At the time, did Mankiw publicly accuse Republicans of voting like Democrats? Of course not. He was working at the White House.

In other minimum-wage debate news, Ezra Klein roots over a list of minimum-wage vs. unemployment rates for different states and opines that some of the states with the lowest rates of unemployment actually have state minimum wages well-above the federal. But a-ho! Jane Galt slices and dices those same figures differently to declare that of all the states with higher-than-federal minimum wages, more than half have unemployment rates that are higher than the national average. Frankly, this is a good demonstration of how numbers can be bent to the ideology of their interpreters. For my money, I suspect that labor market conditions are so dissimilar across states that comparisons between them are so riddled with noise as to be meaningless. Hawaii has the lowest unemployment level and Alabama the highest? You don't say.
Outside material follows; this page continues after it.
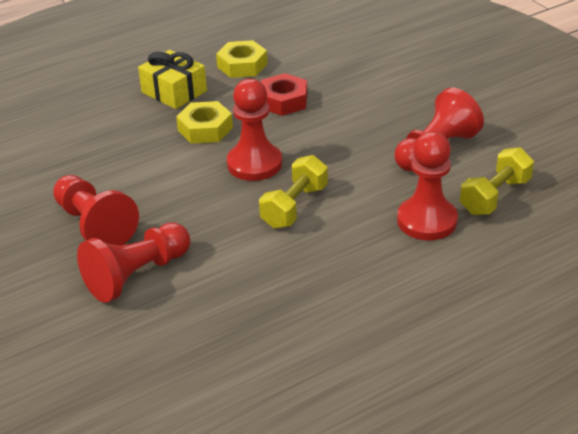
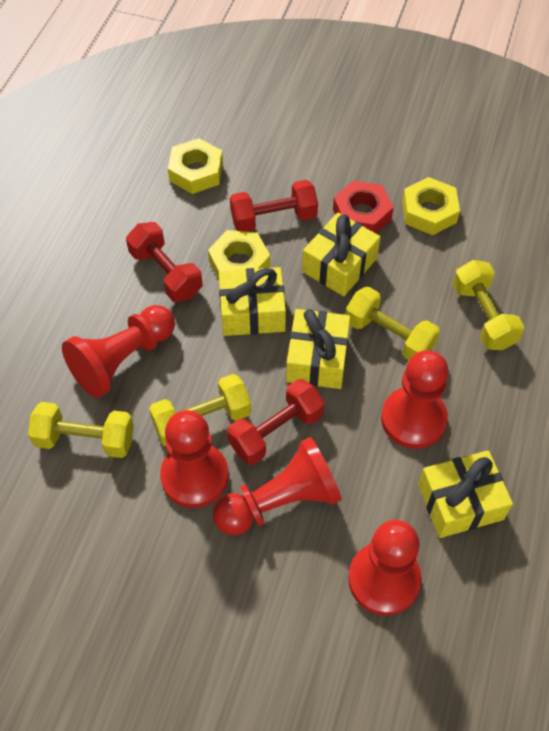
red dumbbell: none = 0 -> [126,222,202,302] [227,379,324,465] [230,180,318,232] = 3
yellow dumbbell: [259,155,328,229] [460,147,534,215] = 2 -> [28,402,134,458] [149,374,251,446] [345,286,440,360] [453,260,524,350] = 4
yellow gift: [138,50,207,109] = 1 -> [219,267,286,336] [286,309,350,389] [302,212,380,296] [418,450,513,538] = 4
yellow nut: [176,101,233,143] [216,40,268,78] = 2 -> [168,138,223,194] [208,230,270,280] [402,177,460,235] = 3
Ultimately, it is more meaningful to ditch the comparison between states and look at what happens to a state's economy when the minimum wage is raised. Everytime this happens, we are told that the sky is (probably) going to fall. Well it didn't in Florida. And it didn't in New Jersey. And as political pressure inevitably mandates the racheting up of more minimum-wage rates across the country, we're going to get more opportunities to observe whether or not raising the minimum wage really has the disasterous effects as predicted by neoliberal economics.